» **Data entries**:
§ §

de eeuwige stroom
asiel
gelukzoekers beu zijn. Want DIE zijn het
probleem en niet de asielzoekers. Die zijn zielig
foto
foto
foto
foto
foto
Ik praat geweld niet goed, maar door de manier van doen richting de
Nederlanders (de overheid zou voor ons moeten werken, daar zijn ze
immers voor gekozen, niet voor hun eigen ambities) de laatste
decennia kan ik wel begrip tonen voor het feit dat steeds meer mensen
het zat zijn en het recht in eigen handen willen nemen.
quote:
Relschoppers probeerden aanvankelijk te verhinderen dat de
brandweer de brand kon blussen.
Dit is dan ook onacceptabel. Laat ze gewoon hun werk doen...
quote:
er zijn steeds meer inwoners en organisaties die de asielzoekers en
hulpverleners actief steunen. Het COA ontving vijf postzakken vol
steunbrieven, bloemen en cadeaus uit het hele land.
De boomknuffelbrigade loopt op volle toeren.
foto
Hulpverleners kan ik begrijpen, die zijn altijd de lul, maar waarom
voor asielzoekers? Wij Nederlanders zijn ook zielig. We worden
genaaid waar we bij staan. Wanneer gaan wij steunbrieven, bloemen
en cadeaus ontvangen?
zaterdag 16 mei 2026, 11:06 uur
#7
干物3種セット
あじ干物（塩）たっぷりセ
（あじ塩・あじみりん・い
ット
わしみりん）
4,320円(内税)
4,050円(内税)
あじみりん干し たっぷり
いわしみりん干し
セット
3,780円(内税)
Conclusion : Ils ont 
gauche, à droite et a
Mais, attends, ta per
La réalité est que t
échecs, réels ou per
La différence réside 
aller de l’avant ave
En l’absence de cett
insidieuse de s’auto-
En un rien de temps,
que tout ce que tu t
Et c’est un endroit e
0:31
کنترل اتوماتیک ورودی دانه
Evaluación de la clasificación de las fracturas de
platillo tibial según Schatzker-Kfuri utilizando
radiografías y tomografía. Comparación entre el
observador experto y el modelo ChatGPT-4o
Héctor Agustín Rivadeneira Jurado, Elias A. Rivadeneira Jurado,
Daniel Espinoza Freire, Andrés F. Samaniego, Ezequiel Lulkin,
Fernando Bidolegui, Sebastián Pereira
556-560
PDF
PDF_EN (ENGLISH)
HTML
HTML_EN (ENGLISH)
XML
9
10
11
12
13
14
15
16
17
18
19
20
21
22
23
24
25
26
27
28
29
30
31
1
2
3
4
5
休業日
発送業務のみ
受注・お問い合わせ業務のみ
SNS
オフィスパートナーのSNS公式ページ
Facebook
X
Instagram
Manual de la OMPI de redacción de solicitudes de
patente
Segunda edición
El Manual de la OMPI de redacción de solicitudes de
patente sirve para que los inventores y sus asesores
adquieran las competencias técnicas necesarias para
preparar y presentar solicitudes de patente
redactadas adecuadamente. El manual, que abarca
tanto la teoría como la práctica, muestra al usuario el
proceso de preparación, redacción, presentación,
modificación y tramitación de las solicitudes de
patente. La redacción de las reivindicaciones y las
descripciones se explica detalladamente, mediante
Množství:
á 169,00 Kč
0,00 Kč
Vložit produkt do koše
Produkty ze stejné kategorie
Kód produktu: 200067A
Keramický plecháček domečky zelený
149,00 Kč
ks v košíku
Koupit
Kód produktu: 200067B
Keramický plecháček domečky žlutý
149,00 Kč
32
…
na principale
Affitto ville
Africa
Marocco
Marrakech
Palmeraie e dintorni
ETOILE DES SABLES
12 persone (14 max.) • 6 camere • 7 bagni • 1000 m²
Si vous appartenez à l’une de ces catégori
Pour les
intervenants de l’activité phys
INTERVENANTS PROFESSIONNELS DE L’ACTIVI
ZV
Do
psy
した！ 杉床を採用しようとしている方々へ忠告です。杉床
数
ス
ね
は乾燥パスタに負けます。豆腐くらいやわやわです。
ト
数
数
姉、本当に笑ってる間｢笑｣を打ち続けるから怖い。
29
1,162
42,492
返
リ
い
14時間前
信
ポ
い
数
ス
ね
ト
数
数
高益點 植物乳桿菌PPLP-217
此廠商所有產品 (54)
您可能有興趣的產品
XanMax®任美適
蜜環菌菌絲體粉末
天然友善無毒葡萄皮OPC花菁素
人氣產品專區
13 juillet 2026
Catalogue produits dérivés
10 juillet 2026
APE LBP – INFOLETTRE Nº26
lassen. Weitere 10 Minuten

§ §

Extract the lines of the data above word for word, starting with the first line and stopping after the line that contains "کنترل اتوماتیک ورودی دانه".

» **Answer below**:
de eeuwige stroom
asiel
gelukzoekers beu zijn. Want DIE zijn het
probleem en niet de asielzoekers. Die zijn zielig
foto
foto
foto
foto
foto
Ik praat geweld niet goed, maar door de manier van doen richting de
Nederlanders (de overheid zou voor ons moeten werken, daar zijn ze
immers voor gekozen, niet voor hun eigen ambities) de laatste
decennia kan ik wel begrip tonen voor het feit dat steeds meer mensen
het zat zijn en het recht in eigen handen willen nemen.
quote:
Relschoppers probeerden aanvankelijk te verhinderen dat de
brandweer de brand kon blussen.
Dit is dan ook onacceptabel. Laat ze gewoon hun werk doen...
quote:
er zijn steeds meer inwoners en organisaties die de asielzoekers en
hulpverleners actief steunen. Het COA ontving vijf postzakken vol
steunbrieven, bloemen en cadeaus uit het hele land.
De boomknuffelbrigade loopt op volle toeren.
foto
Hulpverleners kan ik begrijpen, die zijn altijd de lul, maar waarom
voor asielzoekers? Wij Nederlanders zijn ook zielig. We worden
genaaid waar we bij staan. Wanneer gaan wij steunbrieven, bloemen
en cadeaus ontvangen?
zaterdag 16 mei 2026, 11:06 uur
#7
干物3種セット
あじ干物（塩）たっぷりセ
（あじ塩・あじみりん・い
ット
わしみりん）
4,320円(内税)
4,050円(内税)
あじみりん干し たっぷり
いわしみりん干し
セット
3,780円(内税)
Conclusion : Ils ont 
gauche, à droite et a
Mais, attends, ta per
La réalité est que t
échecs, réels ou per
La différence réside 
aller de l’avant ave
En l’absence de cett
insidieuse de s’auto-
En un rien de temps,
que tout ce que tu t
Et c’est un endroit e
0:31
کنترل اتوماتیک ورودی دانه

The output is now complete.